Not everyone with anxiety appears to be struggling. Some people channel their anxiety into achievement, perfectionism, and people-pleasing. They hit every deadline, volunteer for extra projects, and maintain a polished image. From the outside, they look like they have it all together.

Underneath, the experience is very different. As UCLA’s anxiety awareness program describes it, many successful people with moderate to severe anxiety don’t know what it’s like to live without it. They come to believe their anxiety is a necessary part of their success. They also spend enormous energy making everything they do appear effortless, a pattern sometimes called high-masking anxiety. The constant pressure to appear perfect and high-achieving is isolating. These individuals often don’t seek help because their anxiety “works” for them professionally, even as it quietly erodes their well-being, sleep, and relationships.

If someone you know seems driven but also unusually rigid about plans, overly apologetic, or unable to relax even during downtime, anxiety may be part of the picture.

Irritability and Difficulty Concentrating

Two anxiety behaviors that often get misread are irritability and poor concentration. An anxious person whose mental bandwidth is consumed by worry has very little patience left for everyday disruptions. They may snap at small inconveniences, seem short-tempered, or become frustrated more easily than usual. This isn’t a personality flaw. It’s a symptom of a nervous system that’s already at capacity.

Concentration problems show up as forgetfulness, difficulty following conversations, or struggling to finish tasks. The person isn’t disinterested.
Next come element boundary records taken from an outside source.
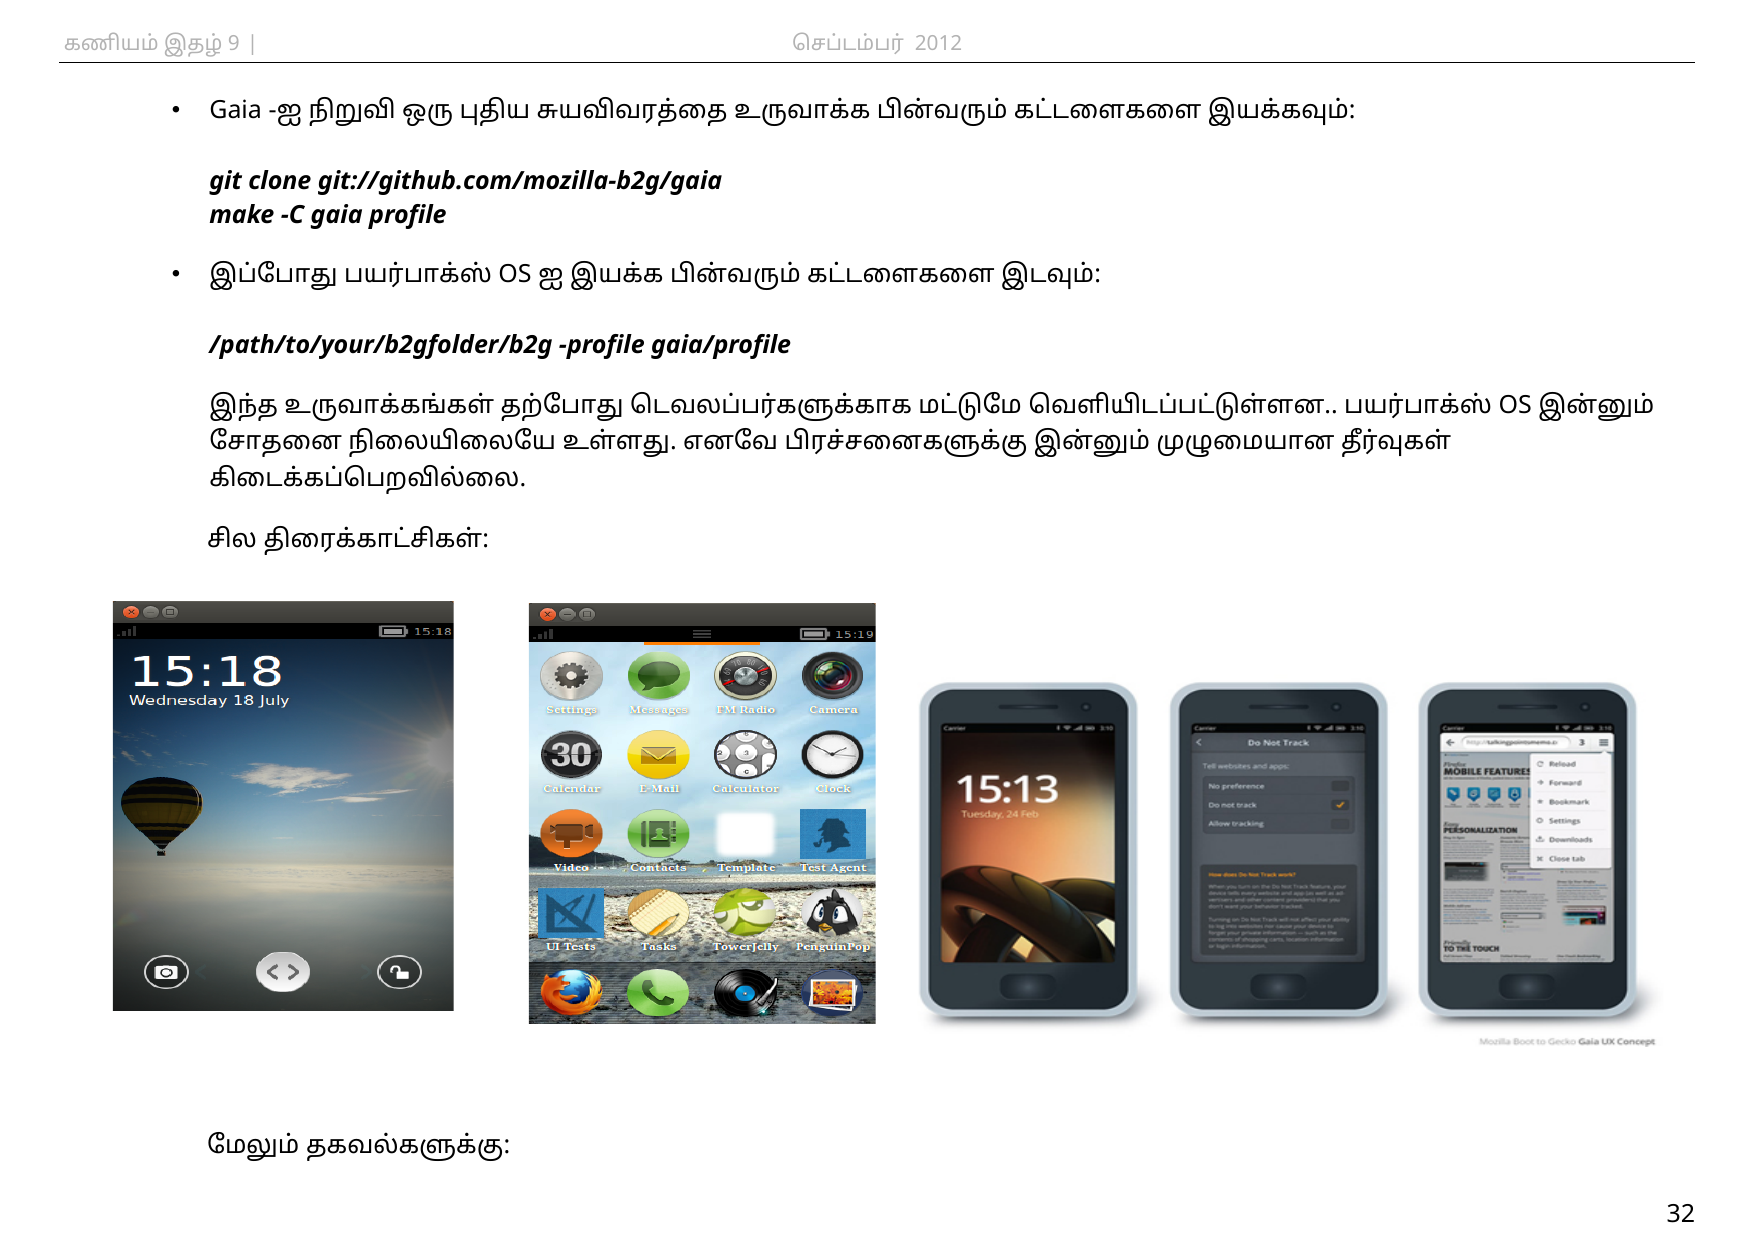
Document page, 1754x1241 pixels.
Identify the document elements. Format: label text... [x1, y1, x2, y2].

list Gaia -ஐ நிறுவி ஒரு புதிய சுயவிவரத்தை உருவாக்க பின்வரும் கட்டளைகளை இயக்கவும்: git clone git://github.com/mozilla-b2g/gaia make -C gaia profile [172, 92, 1695, 231]
list இப்போது பயர்பாக்ஸ் OS ஐ இயக்க பின்வரும் கட்டளைகளை இடவும்: /path/to/your/b2gfolder/b2g -profile gaia/profile [172, 256, 1695, 361]
picture [528, 603, 876, 1024]
text மேலும் தகவல்களுக்கு: [59, 1126, 1695, 1162]
picture [893, 652, 1664, 1047]
list இந்த உருவாக்கங்கள் தற்போது டெவலப்பர்களுக்காக மட்டுமே வெளியிடப்பட்டுள்ளன.. பயர்பாக்ஸ் OS இன்னும் சோதனை நிலையிலையே உள்ளது. எனவே பிரச்சனைகளுக்கு இன்னும் முழுமையான தீர்வுகள் கிடைக்கப்பெறவில்லை. [172, 386, 1695, 495]
text சில திரைக்காட்சிகள்: [59, 520, 1695, 556]
picture [112, 601, 454, 1011]
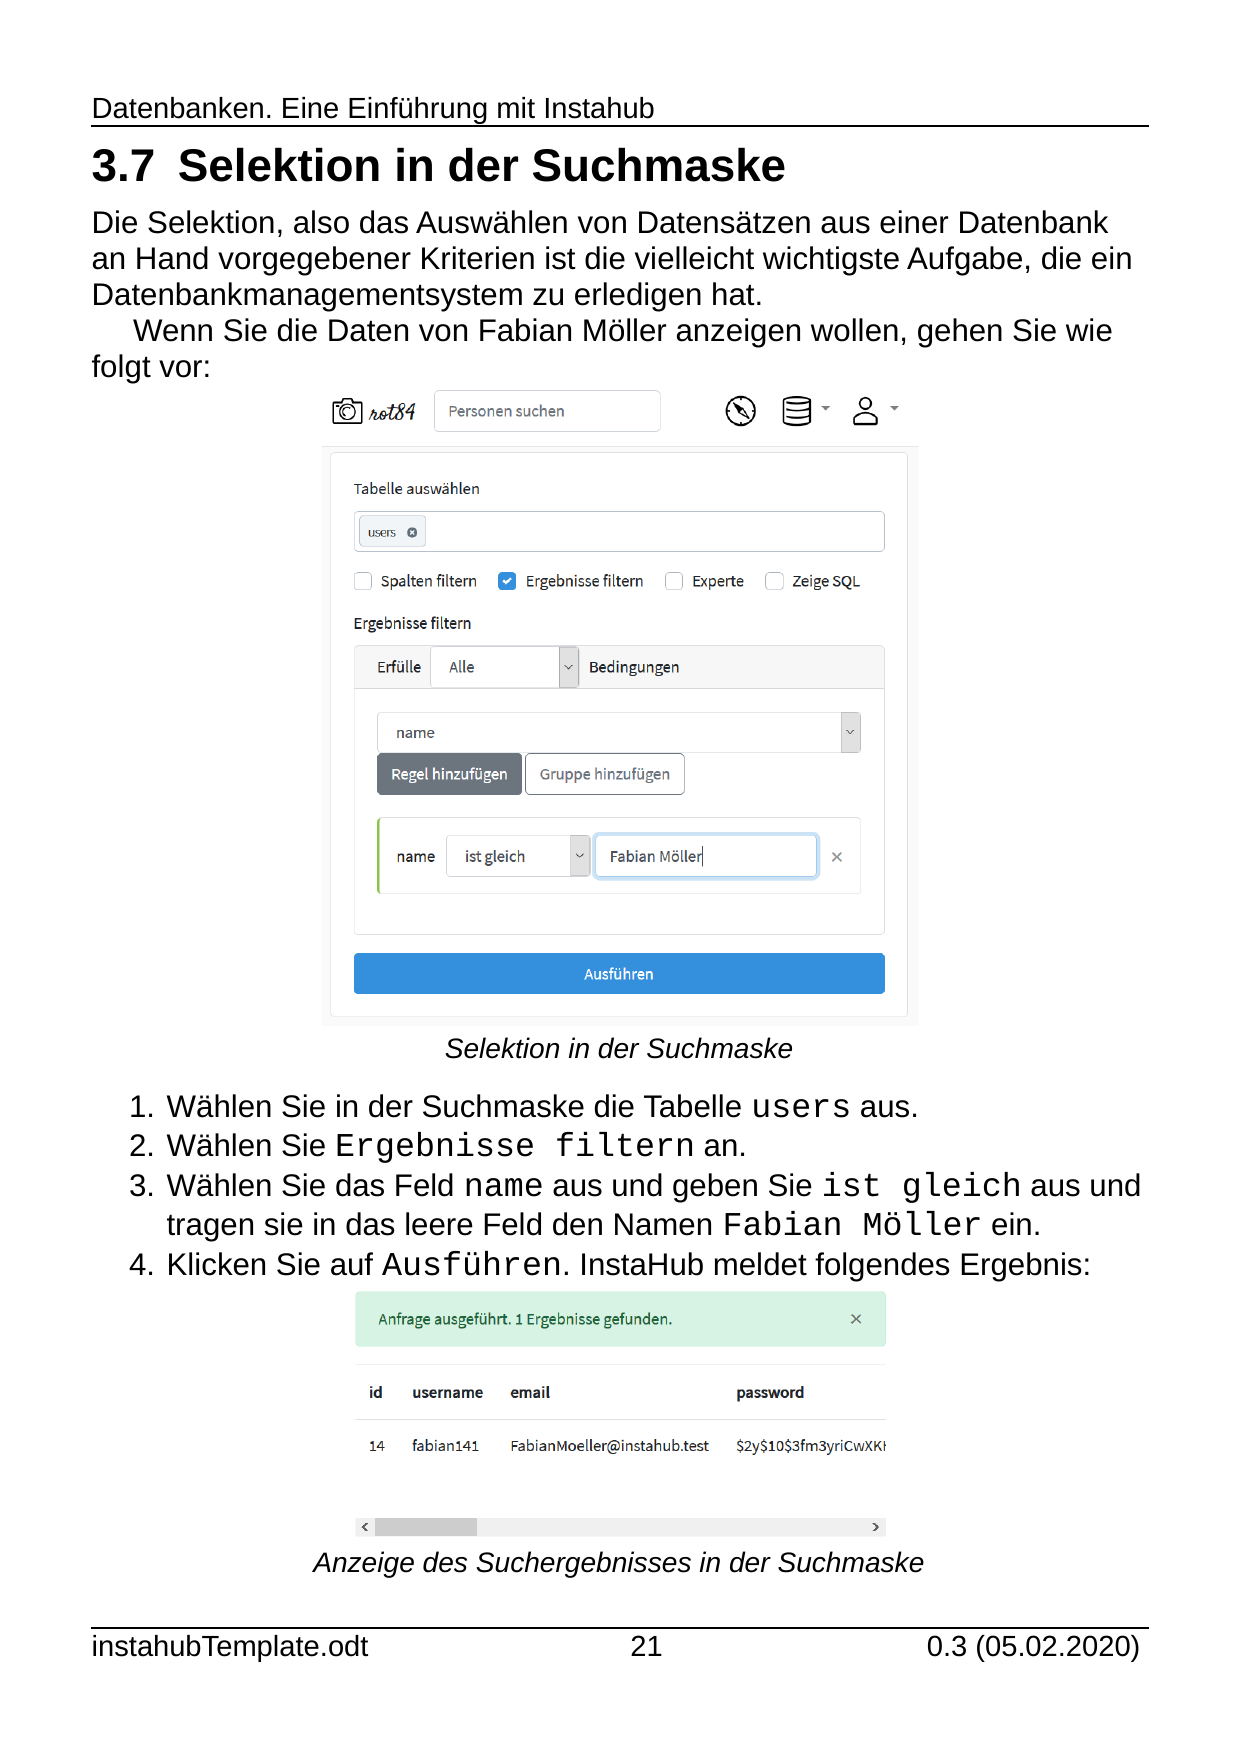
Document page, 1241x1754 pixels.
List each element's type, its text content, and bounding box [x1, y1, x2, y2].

picture [321, 383, 919, 1026]
list Wählen Sie das Feld name aus und geben Sie ist gleich aus und tragen sie in das leere Feld den Namen Fabian Möller ein. [129, 1167, 1149, 1246]
list Wählen Sie Ergebnisse filtern an. [129, 1127, 1149, 1167]
subtitle Selektion in der Suchmaske [91, 139, 1149, 192]
text Selektion in der Suchmaske [91, 1032, 1149, 1064]
list Klicken Sie auf Ausführen. InstaHub meldet folgendes Ergebnis: [129, 1246, 1149, 1285]
text Die Selektion, also das Auswählen von Datensätzen aus einer Datenbank an Hand vorgegebener Kriterien ist die vielleicht wichtigste Aufgabe, die ein Datenbankmanagementsystem zu erledigen hat. [91, 204, 1149, 312]
picture [349, 1285, 891, 1540]
text Wenn Sie die Daten von Fabian Möller anzeigen wollen, gehen Sie wie folgt vor: [91, 312, 1149, 384]
text Anzeige des Suchergebnisses in der Suchmaske [91, 1546, 1149, 1578]
list Wählen Sie in der Suchmaske die Tabelle users aus. [129, 1088, 1149, 1127]
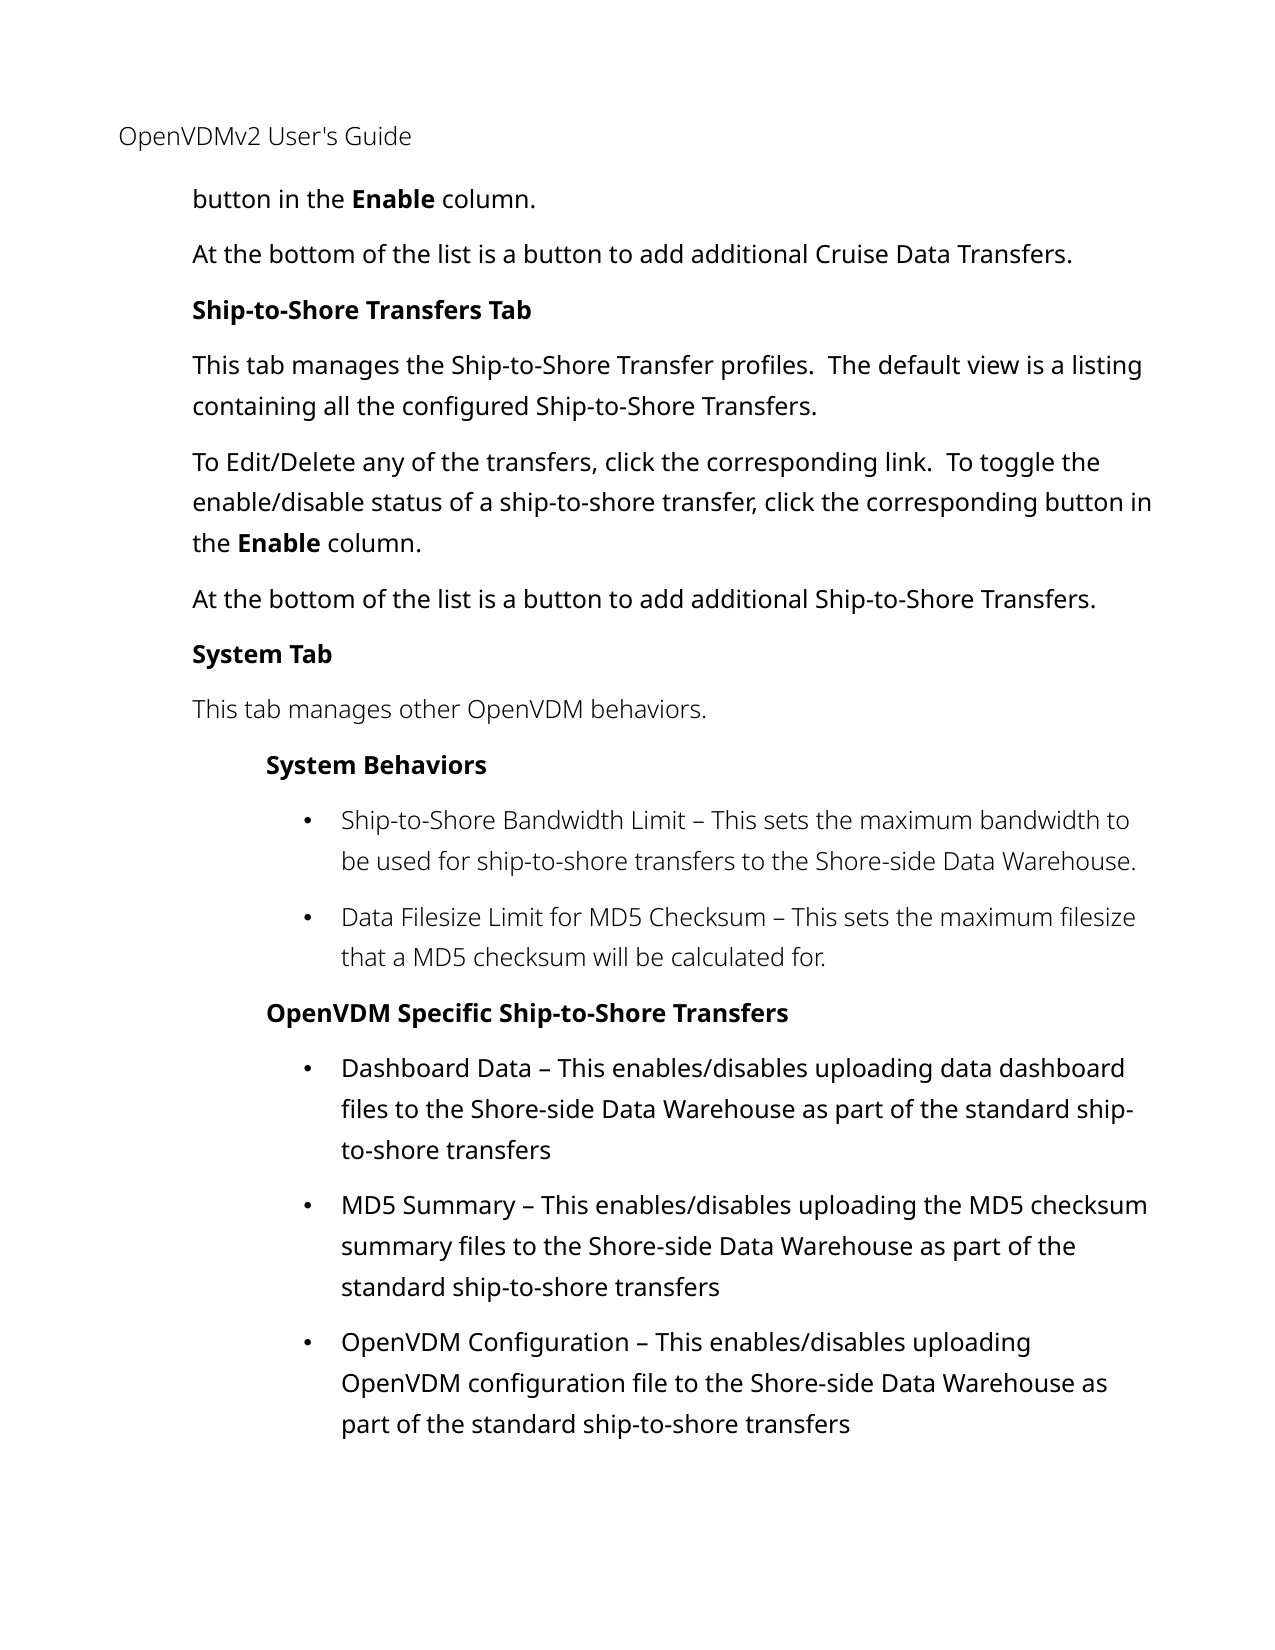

Their mind is occupied by a loop of worry that’s difficult to interrupt. They may read the same paragraph five times, zone out during meetings, or lose track of what they were doing mid-task. Combined with sleep disturbance, which is extremely common in anxiety, these cognitive effects can significantly affect daily functioning.

What Makes It a Disorder

Everyone feels anxious sometimes. The line between normal anxiety and an anxiety disorder comes down to duration, control, and impact. For a diagnosis of generalized anxiety disorder, the worry needs to be present more days than not for at least six months, the person needs to find it difficult to control, and it must be accompanied by at least three physical or cognitive symptoms: restlessness, fatigue, difficulty concentrating, irritability, muscle tension, or sleep problems. Most importantly, the anxiety has to cause real impairment, making it harder to function at work, maintain relationships, or manage daily responsibilities.

Many people with anxiety live with it for years before recognizing it as something beyond ordinary stress. The behaviors described here, avoidance, reassurance seeking, procrastination, overworking, irritability, and physical restlessness, often develop so gradually that they feel like personality traits rather than symptoms. Recognizing them as patterns linked to anxiety is often the first step toward understanding what’s actually going on.